Au pied de votre sapin de Noël, il y avait peut-être des cadeaux qui ont été commandés via Amazon, le géant du numérique et de l’e-commerce. Or, derrière Amazon, il y a l’homme le plus riche au monde Jeff Bezos. Début décembre 2020, sa fortune était estimée à 152 milliards d’euros, selon le site financier Bloomberg. Une hausse de 58 milliards en… un an. C’est ce qu’on appelle « surprofiter » d’une crise. Il faut dire que Bezos et Amazon sont à l’image du capitalisme actuel.

Amazon a absorbé, concentré, repris des centaines d’activités faites auparavant par d’autres entreprises (souvent des indépendants et des PME). De 200 000 travailleurs en 2015, il compte 1,2 million de travailleurs.

Mais à l’extrême opposé de la fortune de leur patron, les travailleurs y sont sous-payés et surexploités. Un rapport des autorités allemandes révèle qu’avec un logiciel spécial, les performances professionnelles des travailleurs sont contrôlées sans interruption.

Un rapport accablant d’Amnesty International décrit l’espionnage de la firme envers ces travailleurs qui s’organisent en syndicats. Un capitalisme de surveillance qui fait dire au syndicat allemand Ver.di qu’Amazon crée des « zones sans démocratie ».

La richesse s'accumule, la pauvreté se répand

Un chiffre résume le résultat de cette exploitation capitaliste made in Amazon  : si la hausse de 58 milliards de la fortune de Jeff Bezos avait été redistribué parmi les 1,2 million de travailleurs de la multinationale, chacun aurait eu… 48 000 euros en plus cette année sur son compte en banque. 4 000 euros par mois ! Et Jeff Bezos n’aurait pas perdu un euro de sa fortune qu’il avait fin 2019…

Bezos et Amazon ne sont pas des cas isolés. Les 100 Européens les plus riches ont aussi «  surprofité  » avec 120 milliards d’euros de fortune en plus qu’avant la crise du coronavirus. En Allemagne, le vainqueur numéro un de la crise a été Dieter Schwarz et sa chaîne de magasins discount Lidl. En six mois, Schwarz a augmenté son patrimoine de 11 milliards d’euros, pour atteindre plus de 30 milliards d’euros.

Là où la richesse s’accumule d’un côté, la pauvreté et l’inégalité augmentent de l’autre. C’est l’ADN du système capitaliste.
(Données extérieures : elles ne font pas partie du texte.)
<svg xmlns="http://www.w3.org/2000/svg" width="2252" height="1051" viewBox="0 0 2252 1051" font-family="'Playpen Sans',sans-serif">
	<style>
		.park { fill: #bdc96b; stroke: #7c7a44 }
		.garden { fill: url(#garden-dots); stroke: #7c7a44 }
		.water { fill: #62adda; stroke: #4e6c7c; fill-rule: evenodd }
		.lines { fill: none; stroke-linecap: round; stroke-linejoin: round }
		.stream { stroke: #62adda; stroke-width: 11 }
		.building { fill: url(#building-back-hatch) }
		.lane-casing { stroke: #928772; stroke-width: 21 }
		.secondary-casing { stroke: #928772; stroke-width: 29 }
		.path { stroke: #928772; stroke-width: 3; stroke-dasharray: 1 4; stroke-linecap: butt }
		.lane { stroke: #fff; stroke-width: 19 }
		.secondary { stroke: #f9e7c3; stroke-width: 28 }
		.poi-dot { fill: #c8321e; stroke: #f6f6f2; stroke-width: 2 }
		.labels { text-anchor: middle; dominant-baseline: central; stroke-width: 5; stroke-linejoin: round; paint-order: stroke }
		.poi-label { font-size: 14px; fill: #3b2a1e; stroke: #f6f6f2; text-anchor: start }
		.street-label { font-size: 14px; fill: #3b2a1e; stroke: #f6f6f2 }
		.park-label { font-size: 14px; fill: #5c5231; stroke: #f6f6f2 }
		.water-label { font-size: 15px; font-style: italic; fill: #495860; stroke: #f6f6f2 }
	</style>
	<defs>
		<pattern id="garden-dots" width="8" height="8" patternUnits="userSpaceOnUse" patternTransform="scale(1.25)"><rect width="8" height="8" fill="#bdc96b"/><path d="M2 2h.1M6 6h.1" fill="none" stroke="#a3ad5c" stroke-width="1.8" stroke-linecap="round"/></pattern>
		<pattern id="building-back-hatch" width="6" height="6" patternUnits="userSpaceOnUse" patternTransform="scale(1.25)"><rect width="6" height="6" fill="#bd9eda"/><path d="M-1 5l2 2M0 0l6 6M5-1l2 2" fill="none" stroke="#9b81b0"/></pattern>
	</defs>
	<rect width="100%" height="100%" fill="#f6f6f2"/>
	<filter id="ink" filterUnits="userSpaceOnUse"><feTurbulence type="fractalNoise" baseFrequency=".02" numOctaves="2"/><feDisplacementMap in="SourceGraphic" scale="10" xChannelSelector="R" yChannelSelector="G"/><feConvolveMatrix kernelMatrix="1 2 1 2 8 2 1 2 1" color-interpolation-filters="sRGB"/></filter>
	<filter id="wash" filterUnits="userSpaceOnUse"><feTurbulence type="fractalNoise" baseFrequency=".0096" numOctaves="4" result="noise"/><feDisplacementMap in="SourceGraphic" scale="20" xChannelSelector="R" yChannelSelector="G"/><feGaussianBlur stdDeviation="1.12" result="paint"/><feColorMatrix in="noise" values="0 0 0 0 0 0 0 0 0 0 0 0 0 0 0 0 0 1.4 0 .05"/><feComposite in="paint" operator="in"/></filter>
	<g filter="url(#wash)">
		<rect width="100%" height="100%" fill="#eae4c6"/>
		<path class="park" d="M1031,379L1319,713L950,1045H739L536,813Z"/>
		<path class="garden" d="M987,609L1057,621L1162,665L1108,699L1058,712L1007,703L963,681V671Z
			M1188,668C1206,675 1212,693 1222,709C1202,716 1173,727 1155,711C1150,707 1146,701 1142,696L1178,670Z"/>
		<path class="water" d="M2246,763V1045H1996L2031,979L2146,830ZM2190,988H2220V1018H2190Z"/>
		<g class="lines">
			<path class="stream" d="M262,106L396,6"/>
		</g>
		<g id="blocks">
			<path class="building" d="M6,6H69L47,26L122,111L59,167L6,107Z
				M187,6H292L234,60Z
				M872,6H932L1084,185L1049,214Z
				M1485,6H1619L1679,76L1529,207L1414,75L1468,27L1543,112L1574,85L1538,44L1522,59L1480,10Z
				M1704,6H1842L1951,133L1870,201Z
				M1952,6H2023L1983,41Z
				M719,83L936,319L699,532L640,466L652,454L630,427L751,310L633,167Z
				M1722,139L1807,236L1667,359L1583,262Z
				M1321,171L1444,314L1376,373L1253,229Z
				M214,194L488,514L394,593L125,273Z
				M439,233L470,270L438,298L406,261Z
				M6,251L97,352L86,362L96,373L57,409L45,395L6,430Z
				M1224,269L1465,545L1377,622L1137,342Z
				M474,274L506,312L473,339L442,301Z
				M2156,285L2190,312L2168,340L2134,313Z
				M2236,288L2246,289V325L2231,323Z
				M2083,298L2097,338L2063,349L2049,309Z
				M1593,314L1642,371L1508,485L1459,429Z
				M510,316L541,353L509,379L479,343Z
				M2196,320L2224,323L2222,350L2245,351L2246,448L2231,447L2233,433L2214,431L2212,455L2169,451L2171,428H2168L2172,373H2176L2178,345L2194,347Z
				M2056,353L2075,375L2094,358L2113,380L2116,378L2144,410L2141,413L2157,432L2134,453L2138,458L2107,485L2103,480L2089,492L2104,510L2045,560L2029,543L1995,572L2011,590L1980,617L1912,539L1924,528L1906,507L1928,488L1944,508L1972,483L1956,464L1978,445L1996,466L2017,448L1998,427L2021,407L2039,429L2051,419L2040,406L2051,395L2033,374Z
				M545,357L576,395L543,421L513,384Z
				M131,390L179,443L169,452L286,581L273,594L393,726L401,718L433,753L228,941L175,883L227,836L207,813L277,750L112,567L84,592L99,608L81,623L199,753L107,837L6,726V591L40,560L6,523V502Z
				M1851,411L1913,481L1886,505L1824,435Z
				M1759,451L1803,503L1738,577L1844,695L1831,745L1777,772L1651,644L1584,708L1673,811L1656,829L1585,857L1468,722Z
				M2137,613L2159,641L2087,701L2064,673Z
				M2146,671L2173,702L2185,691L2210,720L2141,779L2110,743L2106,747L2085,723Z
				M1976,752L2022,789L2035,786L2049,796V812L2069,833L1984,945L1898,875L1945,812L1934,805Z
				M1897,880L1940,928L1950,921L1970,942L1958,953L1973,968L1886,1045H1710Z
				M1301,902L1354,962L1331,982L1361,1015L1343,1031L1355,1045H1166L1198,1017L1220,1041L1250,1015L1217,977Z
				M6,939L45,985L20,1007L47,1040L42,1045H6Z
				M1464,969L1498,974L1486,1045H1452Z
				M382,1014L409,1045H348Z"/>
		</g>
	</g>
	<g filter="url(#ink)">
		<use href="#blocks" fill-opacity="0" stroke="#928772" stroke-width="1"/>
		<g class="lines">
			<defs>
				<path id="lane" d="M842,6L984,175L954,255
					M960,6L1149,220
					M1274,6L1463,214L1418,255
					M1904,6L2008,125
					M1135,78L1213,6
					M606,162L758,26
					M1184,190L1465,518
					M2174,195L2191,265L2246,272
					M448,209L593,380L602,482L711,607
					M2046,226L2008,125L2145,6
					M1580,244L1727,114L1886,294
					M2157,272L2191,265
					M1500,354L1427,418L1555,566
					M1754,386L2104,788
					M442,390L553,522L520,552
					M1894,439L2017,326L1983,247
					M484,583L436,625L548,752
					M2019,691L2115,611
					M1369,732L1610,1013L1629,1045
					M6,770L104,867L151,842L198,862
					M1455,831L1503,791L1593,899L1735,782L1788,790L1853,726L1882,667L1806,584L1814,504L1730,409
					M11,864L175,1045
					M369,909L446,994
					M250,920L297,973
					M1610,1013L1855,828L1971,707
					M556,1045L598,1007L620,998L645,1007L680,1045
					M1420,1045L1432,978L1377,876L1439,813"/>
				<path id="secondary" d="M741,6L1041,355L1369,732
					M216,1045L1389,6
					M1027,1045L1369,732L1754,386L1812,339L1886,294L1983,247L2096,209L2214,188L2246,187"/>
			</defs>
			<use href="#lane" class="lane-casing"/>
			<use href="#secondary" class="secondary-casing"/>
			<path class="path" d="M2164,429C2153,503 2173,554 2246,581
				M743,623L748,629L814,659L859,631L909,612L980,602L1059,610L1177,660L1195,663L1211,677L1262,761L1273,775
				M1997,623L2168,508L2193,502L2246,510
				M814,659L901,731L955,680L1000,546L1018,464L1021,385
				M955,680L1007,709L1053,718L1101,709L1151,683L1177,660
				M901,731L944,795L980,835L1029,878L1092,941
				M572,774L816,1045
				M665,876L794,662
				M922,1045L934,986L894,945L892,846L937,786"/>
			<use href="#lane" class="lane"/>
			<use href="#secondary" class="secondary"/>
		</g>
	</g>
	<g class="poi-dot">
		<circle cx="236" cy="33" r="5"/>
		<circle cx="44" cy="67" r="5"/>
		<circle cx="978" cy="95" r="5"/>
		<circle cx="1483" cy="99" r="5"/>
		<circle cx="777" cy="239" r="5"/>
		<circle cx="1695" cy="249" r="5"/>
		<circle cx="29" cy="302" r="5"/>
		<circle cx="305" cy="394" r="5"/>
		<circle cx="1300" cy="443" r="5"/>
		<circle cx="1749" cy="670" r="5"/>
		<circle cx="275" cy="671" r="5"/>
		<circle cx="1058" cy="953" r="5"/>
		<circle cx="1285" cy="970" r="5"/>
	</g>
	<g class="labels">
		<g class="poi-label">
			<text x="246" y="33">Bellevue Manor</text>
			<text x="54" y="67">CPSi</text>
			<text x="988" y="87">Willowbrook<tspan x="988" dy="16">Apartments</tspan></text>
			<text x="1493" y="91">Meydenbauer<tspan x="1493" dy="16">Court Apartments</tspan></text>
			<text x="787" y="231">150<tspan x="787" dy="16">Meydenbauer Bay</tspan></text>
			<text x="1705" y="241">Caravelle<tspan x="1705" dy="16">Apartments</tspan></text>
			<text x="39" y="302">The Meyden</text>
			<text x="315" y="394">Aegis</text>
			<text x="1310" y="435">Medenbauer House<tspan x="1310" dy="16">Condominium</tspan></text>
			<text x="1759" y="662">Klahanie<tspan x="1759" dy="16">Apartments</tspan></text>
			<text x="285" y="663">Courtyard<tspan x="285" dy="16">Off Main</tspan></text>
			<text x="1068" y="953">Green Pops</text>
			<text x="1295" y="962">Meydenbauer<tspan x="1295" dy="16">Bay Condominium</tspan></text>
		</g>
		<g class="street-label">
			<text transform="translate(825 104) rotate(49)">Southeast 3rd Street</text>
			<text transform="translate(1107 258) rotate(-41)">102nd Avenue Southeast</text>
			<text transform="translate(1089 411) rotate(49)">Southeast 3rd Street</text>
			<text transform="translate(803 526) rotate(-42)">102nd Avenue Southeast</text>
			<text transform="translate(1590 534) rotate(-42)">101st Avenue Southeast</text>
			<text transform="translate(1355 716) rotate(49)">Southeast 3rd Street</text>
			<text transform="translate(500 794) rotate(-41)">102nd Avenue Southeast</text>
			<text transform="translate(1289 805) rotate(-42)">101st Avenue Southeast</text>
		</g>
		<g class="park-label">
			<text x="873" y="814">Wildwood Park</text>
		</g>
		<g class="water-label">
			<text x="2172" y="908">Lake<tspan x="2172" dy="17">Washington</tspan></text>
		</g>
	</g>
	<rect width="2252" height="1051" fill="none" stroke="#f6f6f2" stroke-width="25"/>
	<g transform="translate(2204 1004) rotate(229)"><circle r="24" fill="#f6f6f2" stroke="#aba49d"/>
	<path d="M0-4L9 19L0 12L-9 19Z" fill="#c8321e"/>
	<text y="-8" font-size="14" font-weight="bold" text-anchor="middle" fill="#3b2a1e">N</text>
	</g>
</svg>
En France, la crise du coronavirus a ainsi amené plus d’un million de pauvres en plus. En Belgique, 20  % de gens en plus ont fait appel aux banques alimentaires.Un fait frappant est l’apparition de « nouveaux pauvres », pointent les Nations unies : « Ces personnes vivaient dans la précarité avant la pandémie et leur situation s’est dégradée brutalement avec la crise sanitaire. » Des jeunes intérimaires ou avec des petits boulots, des artisans, des artistes, des étudiants, des petits indépendants ruinés. Ainsi, dans notre pays, près d’un tiers de travailleurs sous contrat d’intérim journaliers, qui étaient au nombre de 100 000 avant l’apparition du covid, ont perdu leur emploi. Et près d’un indépendant sur cinq juge la faillite probable dans l’année à venir.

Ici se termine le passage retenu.